From Heikki Linnakangas
Subject Re: Scaling shared buffer eviction
Date
Msg-id 54256E8B.7050502@vmware.com
Whole thread Raw
In response to Re: Scaling shared buffer eviction  (Andres Freund <andres@2ndquadrant.com>)
Responses Re: Scaling shared buffer eviction  (Andres Freund <andres@2ndquadrant.com>)
List pgsql-hackers
On 09/26/2014 03:26 PM, Andres Freund wrote:
> On 2014-09-26 15:04:54 +0300, Heikki Linnakangas wrote:
>> On 09/25/2014 05:40 PM, Andres Freund wrote:
>>> There's two reasons for that: a) dynahash just isn't very good and it
>>> does a lot of things that will never be necessary for these hashes. b)
>>> the key into the hash table is*far*  too wide.

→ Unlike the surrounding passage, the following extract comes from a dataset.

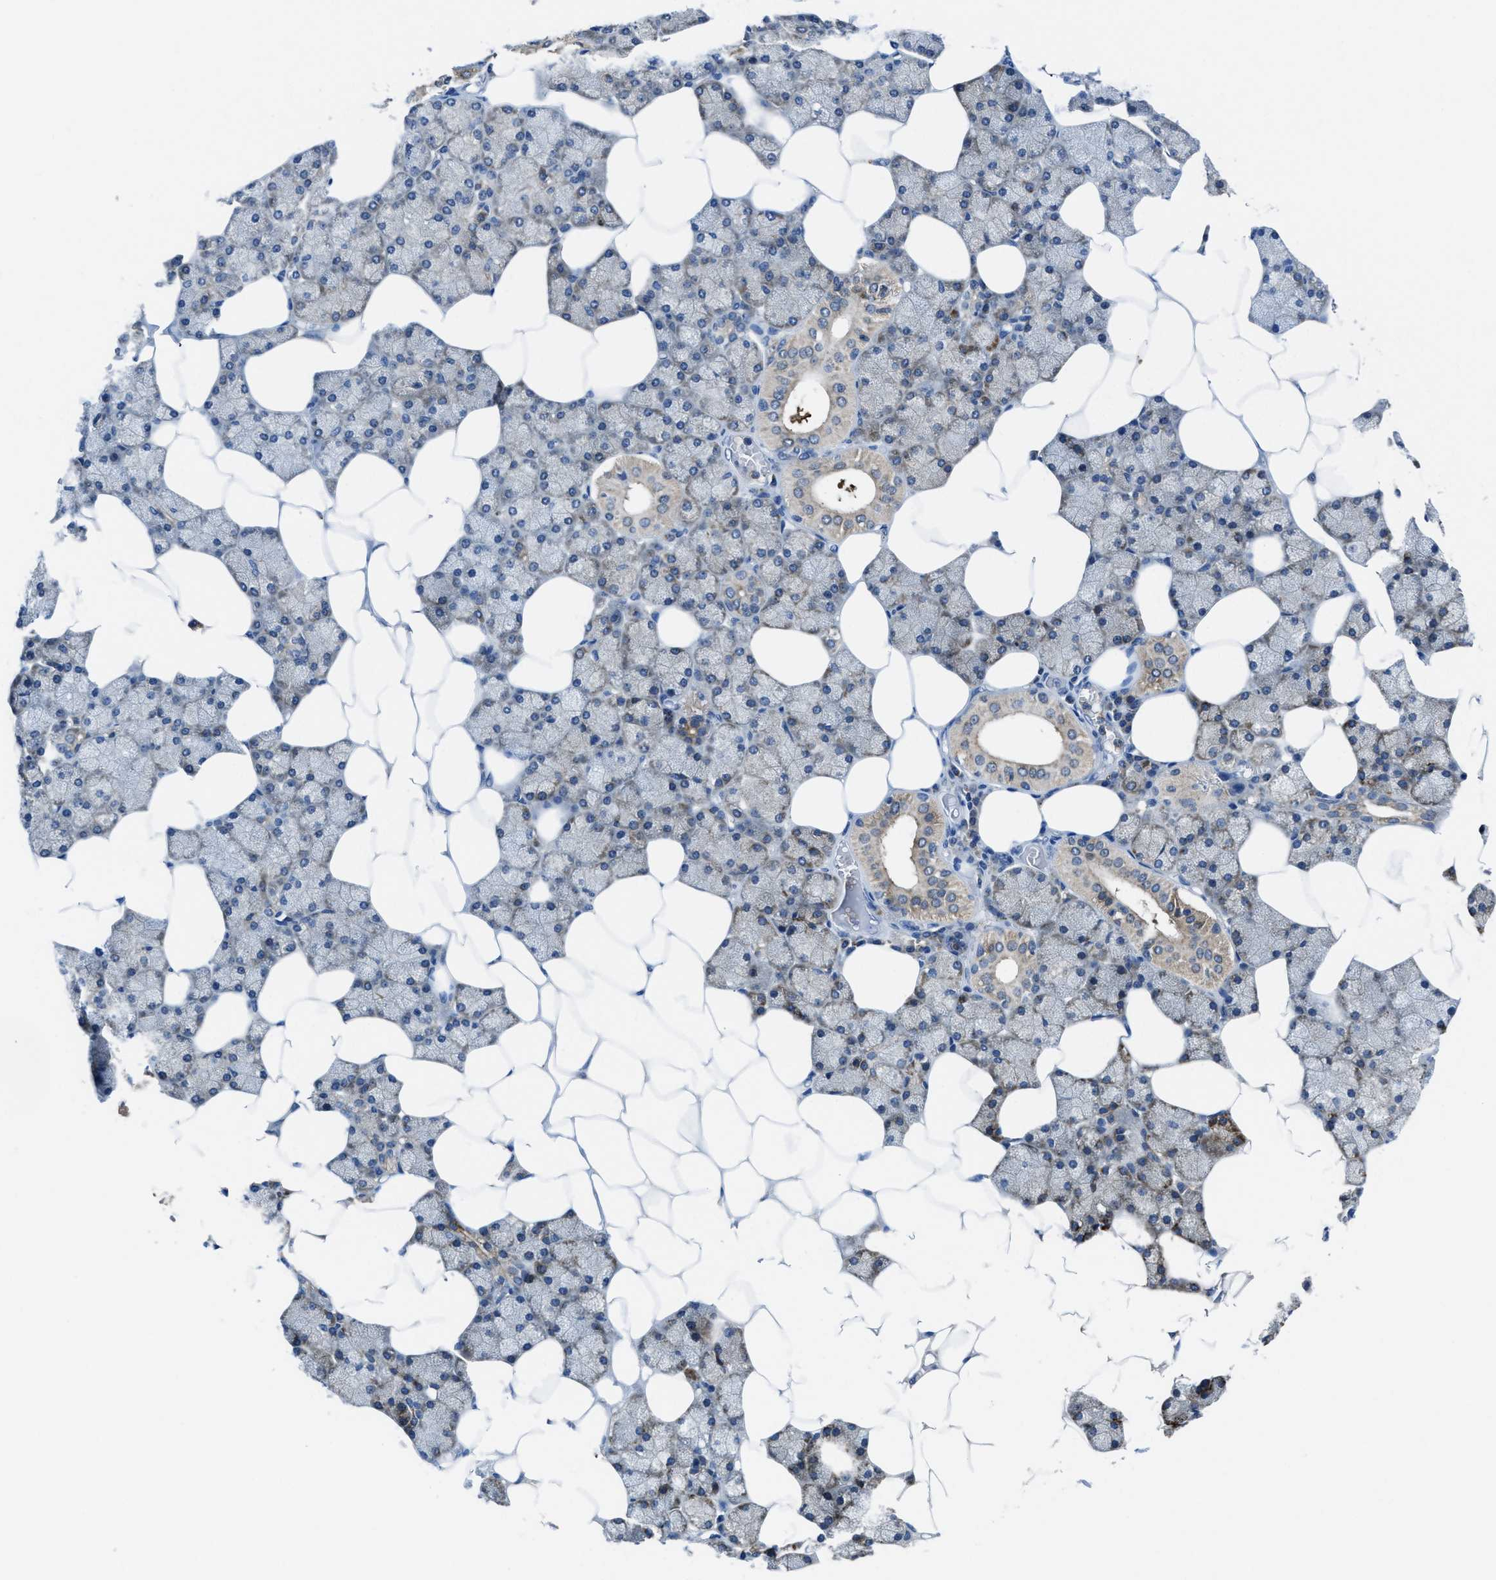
{"staining": {"intensity": "moderate", "quantity": "25%-75%", "location": "cytoplasmic/membranous"}, "tissue": "salivary gland", "cell_type": "Glandular cells", "image_type": "normal", "snomed": [{"axis": "morphology", "description": "Normal tissue, NOS"}, {"axis": "topography", "description": "Salivary gland"}], "caption": "Normal salivary gland demonstrates moderate cytoplasmic/membranous staining in approximately 25%-75% of glandular cells, visualized by immunohistochemistry.", "gene": "MAP3K20", "patient": {"sex": "male", "age": 62}}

A significant portion of
>>> the time is spent comparing buffer/lock tags.
>>
>> Hmm. Is it the comparing, or calculating the hash?
>
> Neither, really. The hash calculation is visible in the profile, but not
> that pronounced yet. The primary thing noticeable in profiles (besides
> cache efficiency) is the comparison of the full tag after locating a
> possible match in a bucket. 20 byte memcmp's aren't free.

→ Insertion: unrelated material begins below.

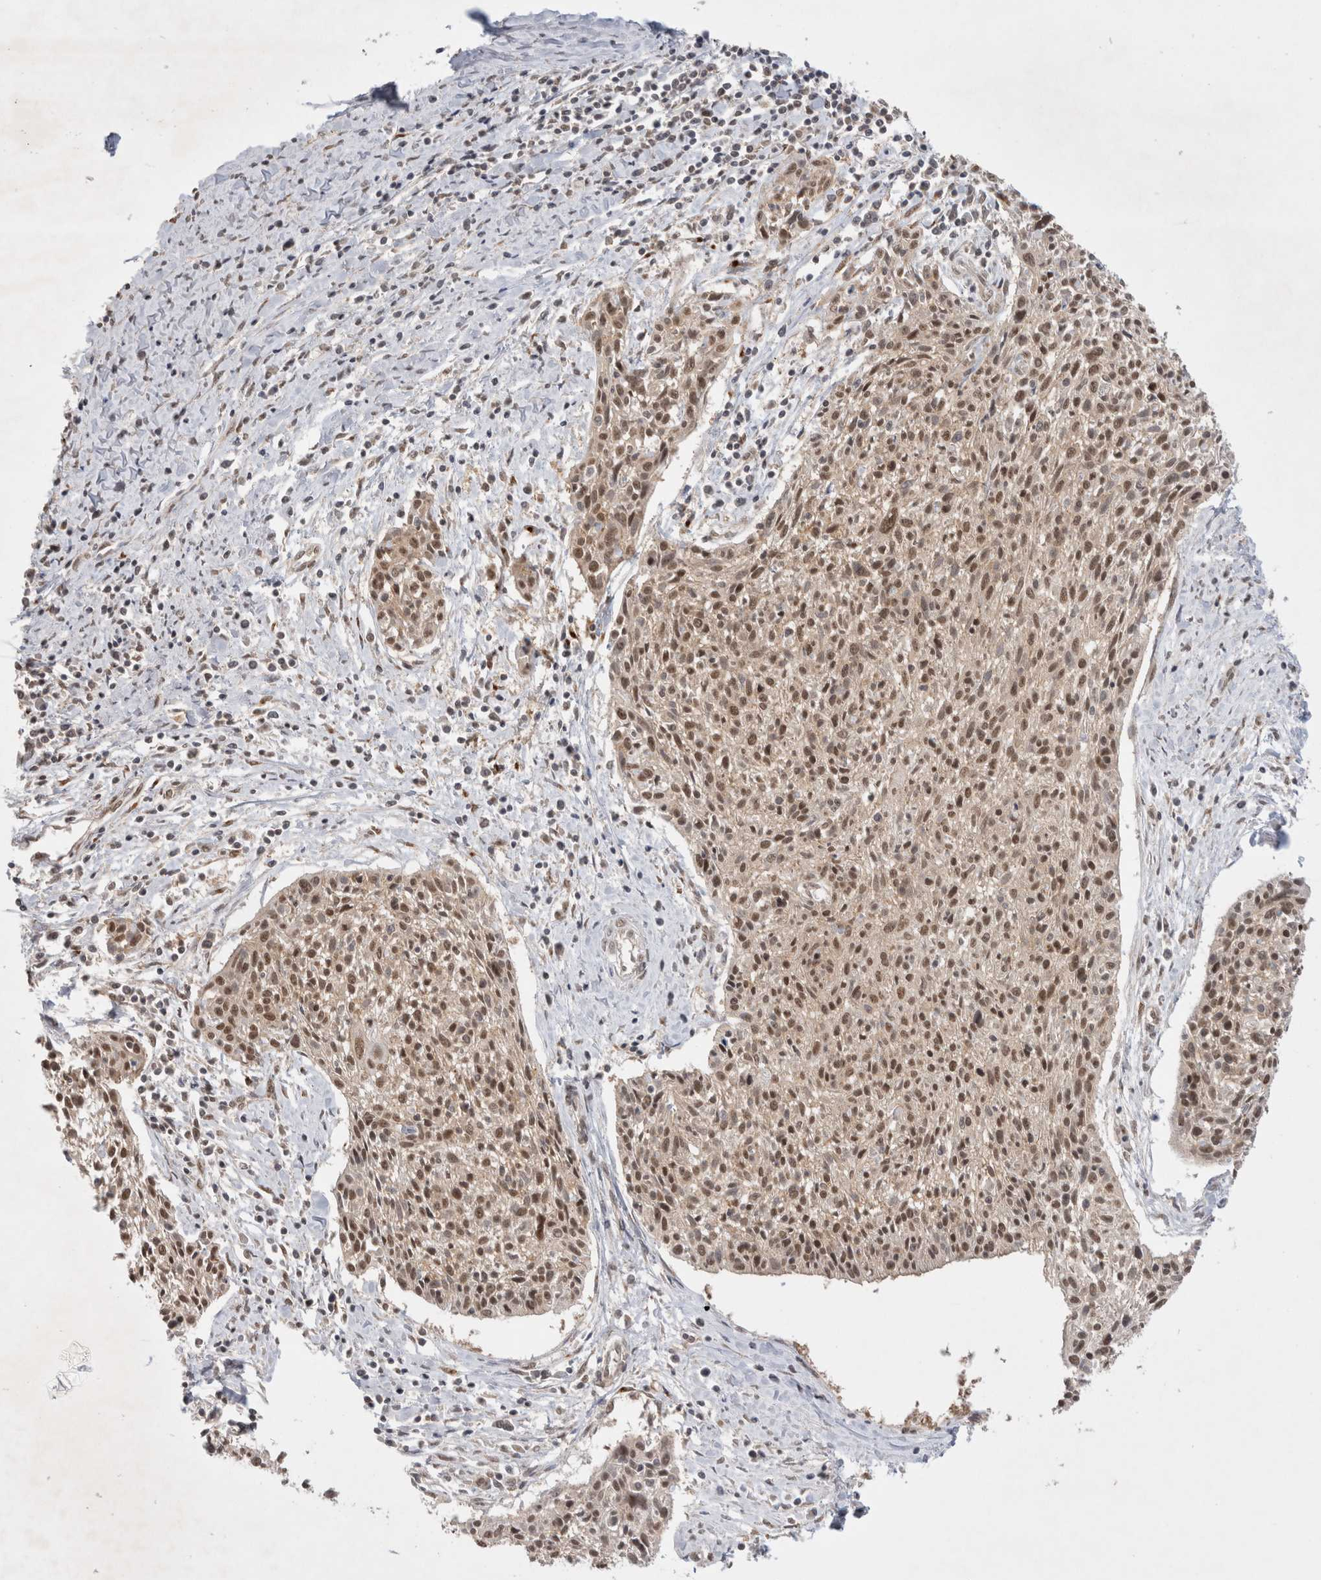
{"staining": {"intensity": "moderate", "quantity": ">75%", "location": "nuclear"}, "tissue": "cervical cancer", "cell_type": "Tumor cells", "image_type": "cancer", "snomed": [{"axis": "morphology", "description": "Squamous cell carcinoma, NOS"}, {"axis": "topography", "description": "Cervix"}], "caption": "An immunohistochemistry (IHC) micrograph of tumor tissue is shown. Protein staining in brown labels moderate nuclear positivity in cervical cancer within tumor cells.", "gene": "WIPF2", "patient": {"sex": "female", "age": 51}}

Hmm. We could provide a custom compare function instead of relying on 
memcmp. We can do somewhat better than generic memcmo when we know that 
the BufferTag is MAXALIGNed (is it? at least it's 4 bytes aligned), and 
it's always exactly 20 bytes. I wonder if you're actually just seeing a 
cache miss showing up in the profile, though.